**YOUR TASK**.
An exact copy of every record is needed, with all pictures omitted.

┌────────

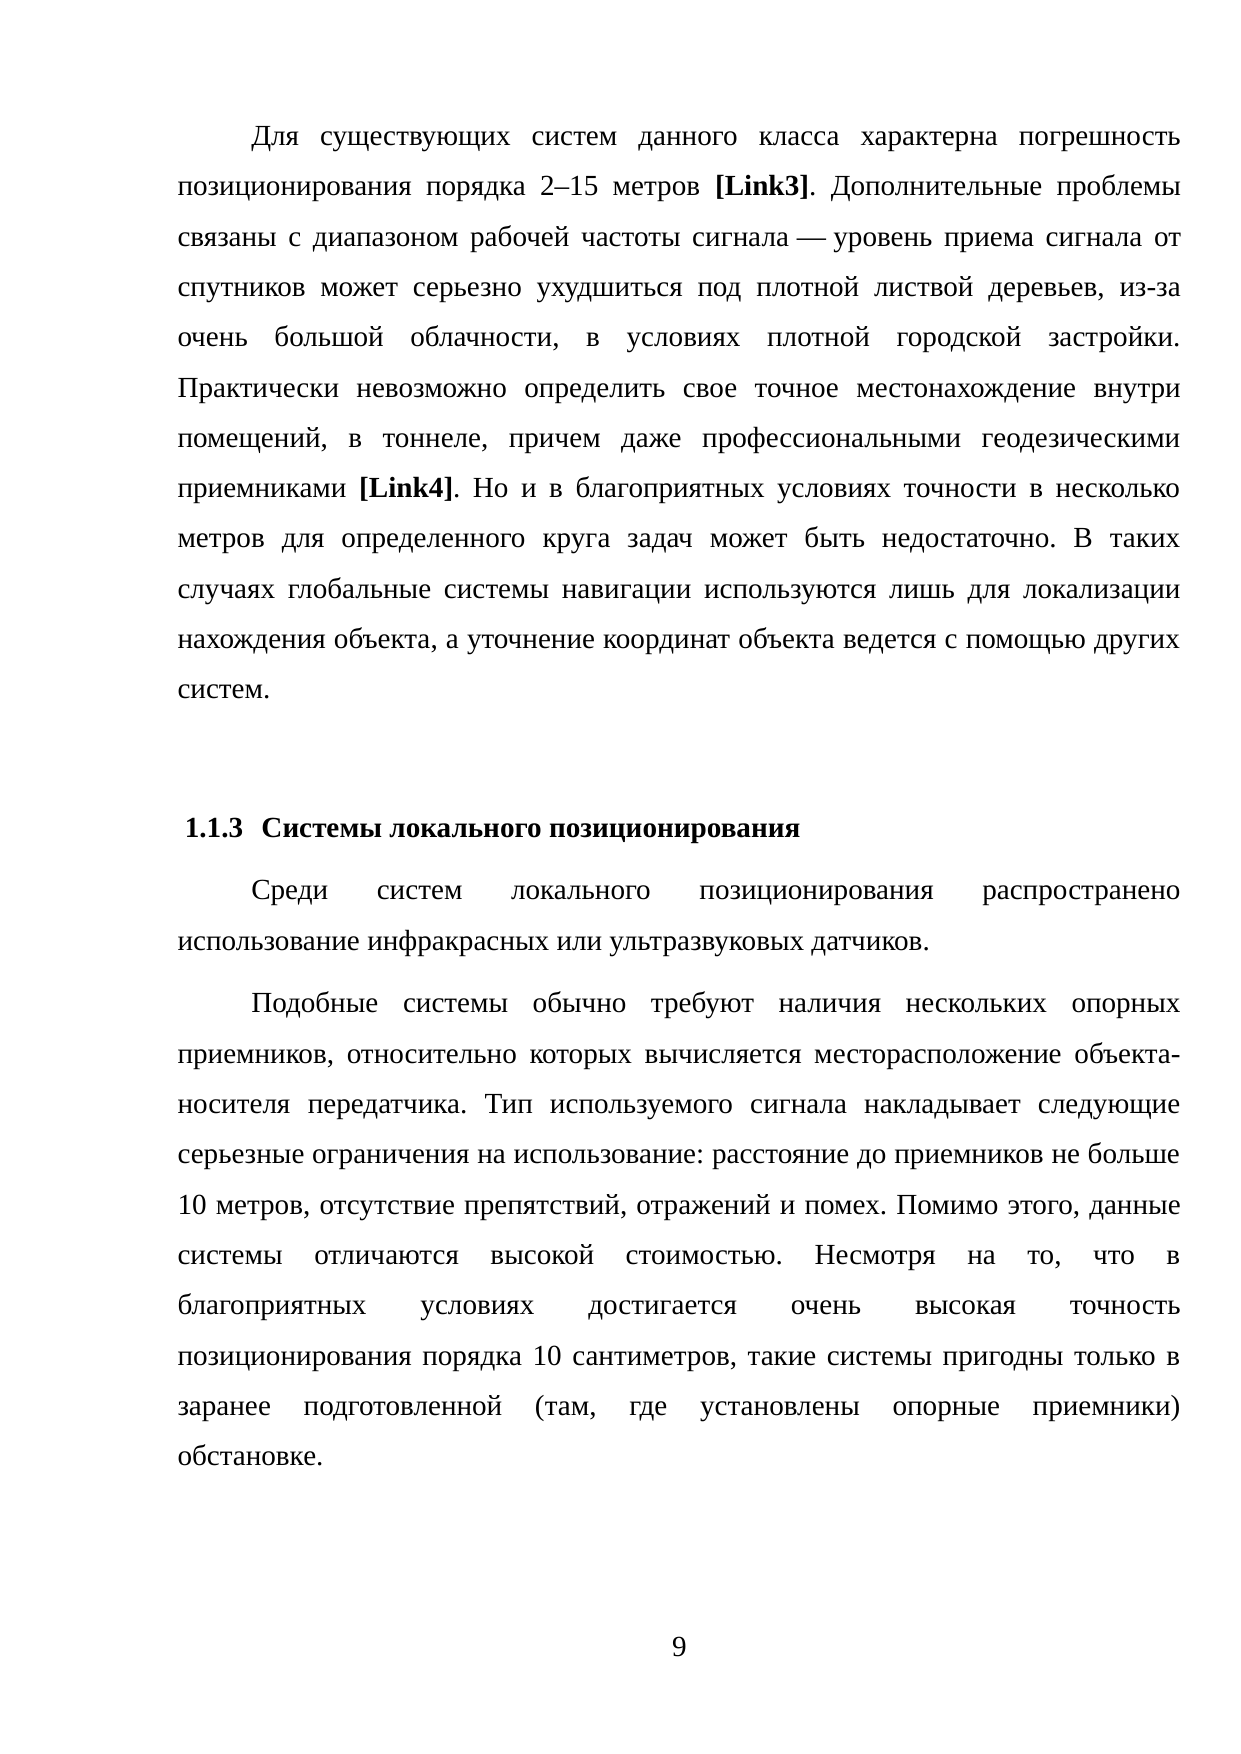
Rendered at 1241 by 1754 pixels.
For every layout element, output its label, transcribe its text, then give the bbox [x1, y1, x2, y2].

text Подобные системы обычно требуют наличия нескольких опорных приемников, относительно которых вычисляется месторасположение объекта-носителя передатчика. Тип используемого сигнала накладывает следующие серьезные ограничения на использование: расстояние до приемников не больше 10 метров, отсутствие препятствий, отражений и помех. Помимо этого, данные системы отличаются высокой стоимостью. Несмотря на то, что в благоприятных условиях достигается очень высокая точность позиционирования порядка 10 сантиметров, такие системы пригодны только в заранее подготовленной (там, где установлены опорные приемники) обстановке. [177, 986, 1181, 1472]
text Для существующих систем данного класса характерна погрешность позиционирования порядка 2–15 метров [Link3]. Дополнительные проблемы связаны с диапазоном рабочей частоты сигнала — уровень приема сигнала от спутников может серьезно ухудшиться под плотной листвой деревьев, из-за очень большой облачности, в условиях плотной городской застройки. Практически невозможно определить свое точное местонахождение внутри помещений, в тоннеле, причем даже профессиональными геодезическими приемниками [Link4]. Но и в благоприятных условиях точности в несколько метров для определенного круга задач может быть недостаточно. В таких случаях глобальные системы навигации используются лишь для локализации нахождения объекта, а уточнение координат объекта ведется с помощью других систем. [177, 118, 1181, 705]
text Среди систем локального позиционирования распространено использование инфракрасных или ультразвуковых датчиков. [177, 872, 1181, 956]
subtitle Cистемы локального позиционирования [177, 810, 1181, 843]
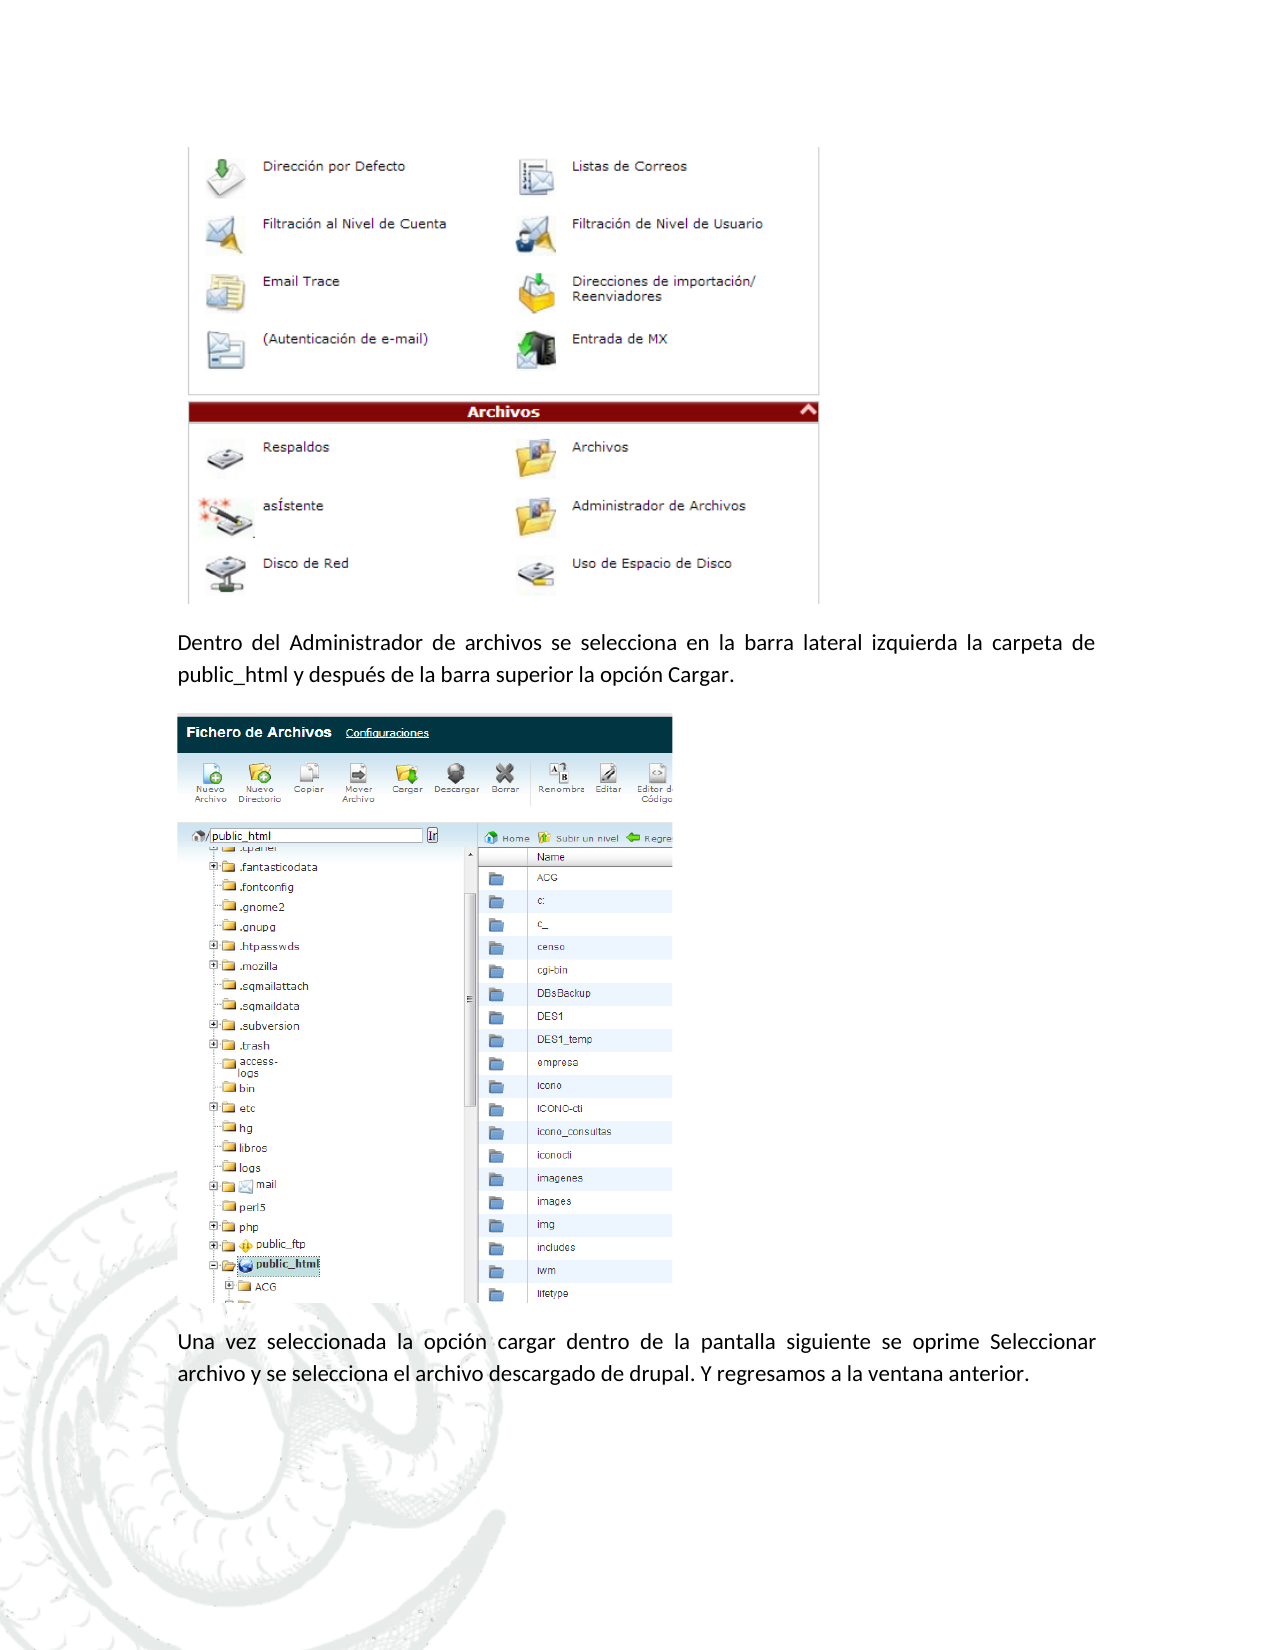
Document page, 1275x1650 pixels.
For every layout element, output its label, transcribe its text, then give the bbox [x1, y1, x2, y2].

picture [177, 147, 831, 604]
picture [0, 754, 673, 1650]
picture [322, 730, 331, 736]
text Dentro del Administrador de archivos se selecciona en la barra lateral izquierda la carpeta de public_html y después de la barra superior la opción Cargar. [177, 628, 1098, 688]
text Una vez seleccionada la opción cargar dentro de la pantalla siguiente se oprime Seleccionar archivo y se selecciona el archivo descargado de drupal. Y regresamos a la ventana anterior. [177, 1327, 1098, 1387]
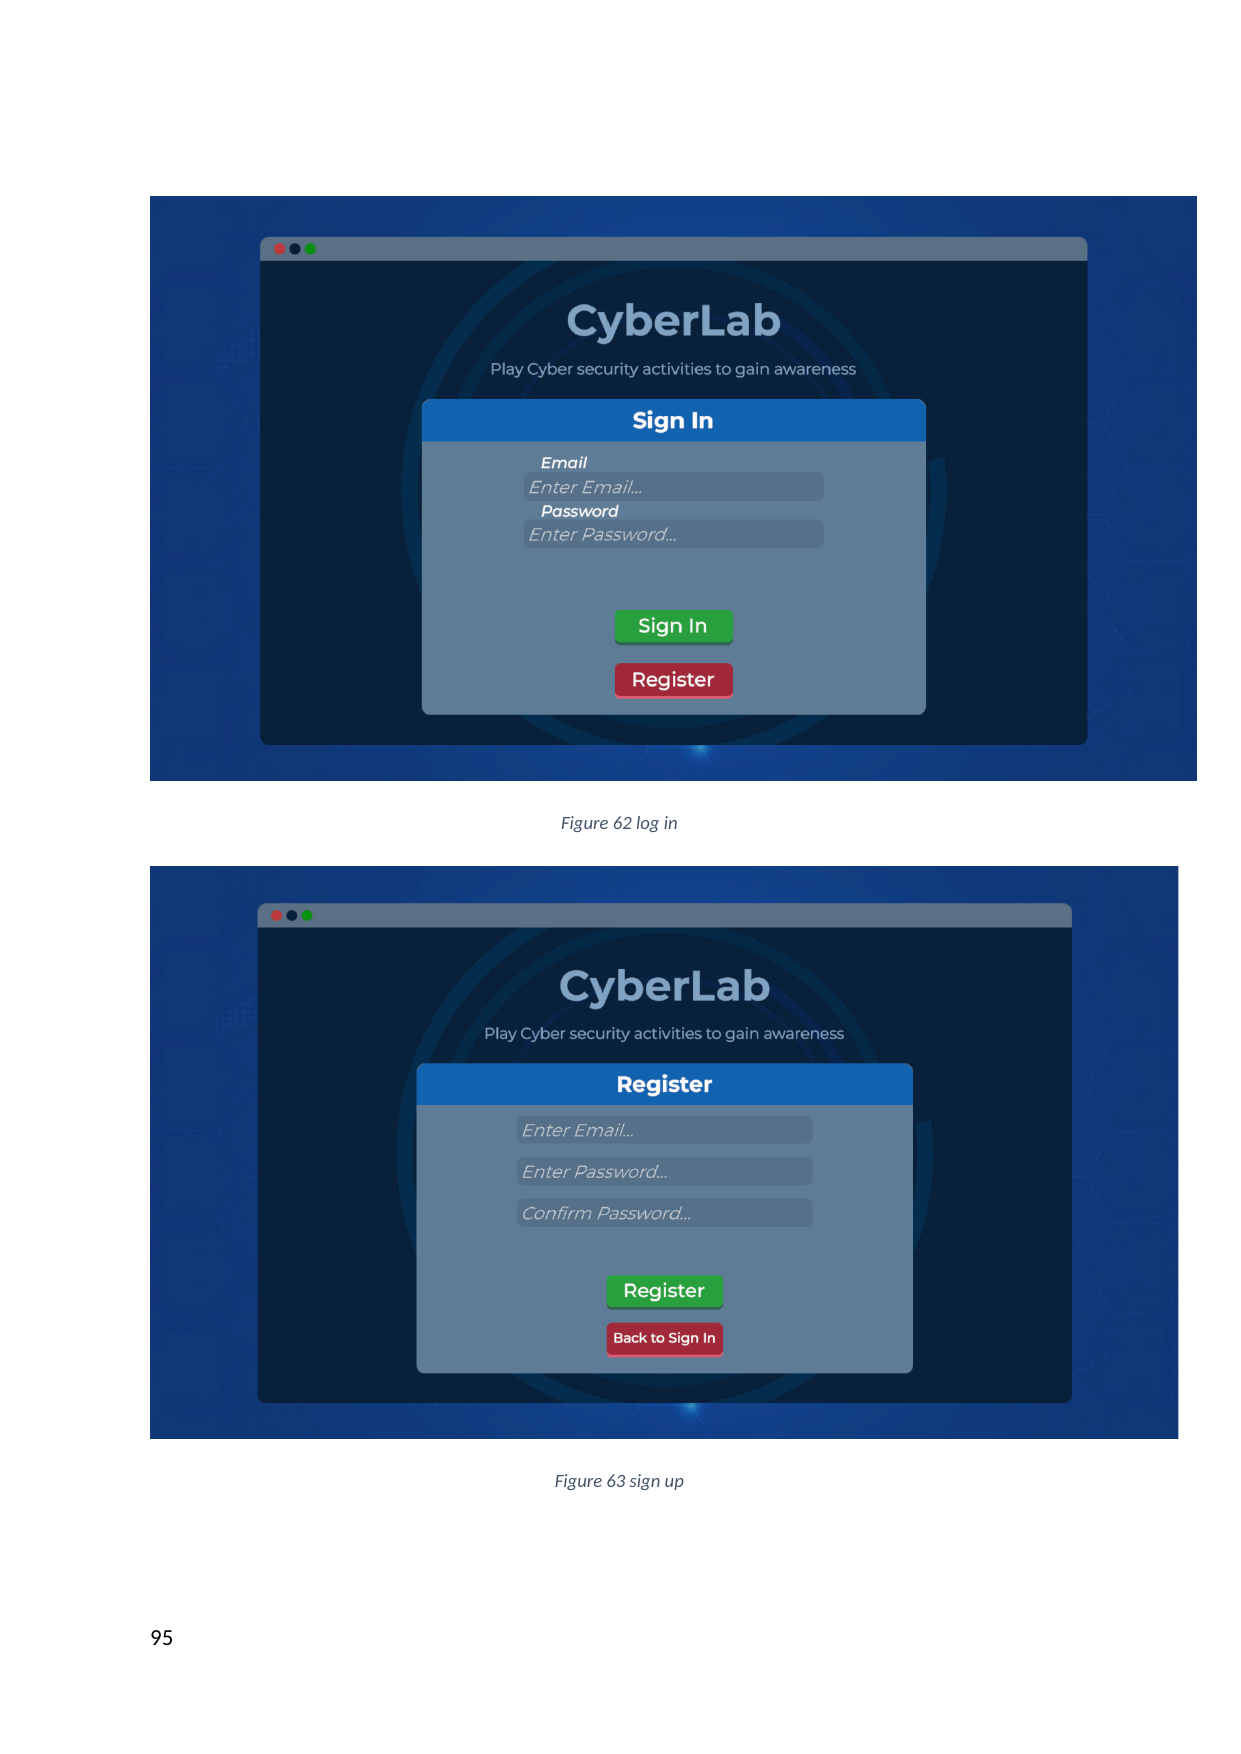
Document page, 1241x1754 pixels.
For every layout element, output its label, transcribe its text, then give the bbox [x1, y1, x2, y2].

text Figure 43 sign up [150, 1469, 1090, 1492]
picture [150, 866, 1179, 1439]
picture [150, 196, 1197, 781]
text Figure 42 log in [150, 811, 1090, 834]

└────────

**EXPECTED OUTPUT**.
Rendered at 1241 by 1754 pixels.
For every layout element, output its label, transcribe its text, then give the bbox [x1, y1, x2, y2].

text Подобные системы обычно требуют наличия нескольких опорных приемников, относительно которых вычисляется месторасположение объекта-носителя передатчика. Тип используемого сигнала накладывает следующие серьезные ограничения на использование: расстояние до приемников не больше 10 метров, отсутствие препятствий, отражений и помех. Помимо этого, данные системы отличаются высокой стоимостью. Несмотря на то, что в благоприятных условиях достигается очень высокая точность позиционирования порядка 10 сантиметров, такие системы пригодны только в заранее подготовленной (там, где установлены опорные приемники) обстановке. [177, 986, 1181, 1472]
text Для существующих систем данного класса характерна погрешность позиционирования порядка 2–15 метров [Link3]. Дополнительные проблемы связаны с диапазоном рабочей частоты сигнала — уровень приема сигнала от спутников может серьезно ухудшиться под плотной листвой деревьев, из-за очень большой облачности, в условиях плотной городской застройки. Практически невозможно определить свое точное местонахождение внутри помещений, в тоннеле, причем даже профессиональными геодезическими приемниками [Link4]. Но и в благоприятных условиях точности в несколько метров для определенного круга задач может быть недостаточно. В таких случаях глобальные системы навигации используются лишь для локализации нахождения объекта, а уточнение координат объекта ведется с помощью других систем. [177, 118, 1181, 705]
text Среди систем локального позиционирования распространено использование инфракрасных или ультразвуковых датчиков. [177, 872, 1181, 956]
subtitle Cистемы локального позиционирования [177, 810, 1181, 843]
Document page, 1275x1650 pixels.
For every layout element, output its label, transcribe its text, then give the bbox [x1, y1, x2, y2].

picture [177, 147, 831, 604]
picture [0, 754, 673, 1650]
picture [322, 730, 331, 736]
text Dentro del Administrador de archivos se selecciona en la barra lateral izquierda la carpeta de public_html y después de la barra superior la opción Cargar. [177, 628, 1098, 688]
text Una vez seleccionada la opción cargar dentro de la pantalla siguiente se oprime Seleccionar archivo y se selecciona el archivo descargado de drupal. Y regresamos a la ventana anterior. [177, 1327, 1098, 1387]
Document page, 1241x1754 pixels.
For every layout element, output its label, transcribe its text, then give the bbox [x1, y1, x2, y2].

text Figure 43 sign up [150, 1469, 1090, 1492]
picture [150, 866, 1179, 1439]
picture [150, 196, 1197, 781]
text Figure 42 log in [150, 811, 1090, 834]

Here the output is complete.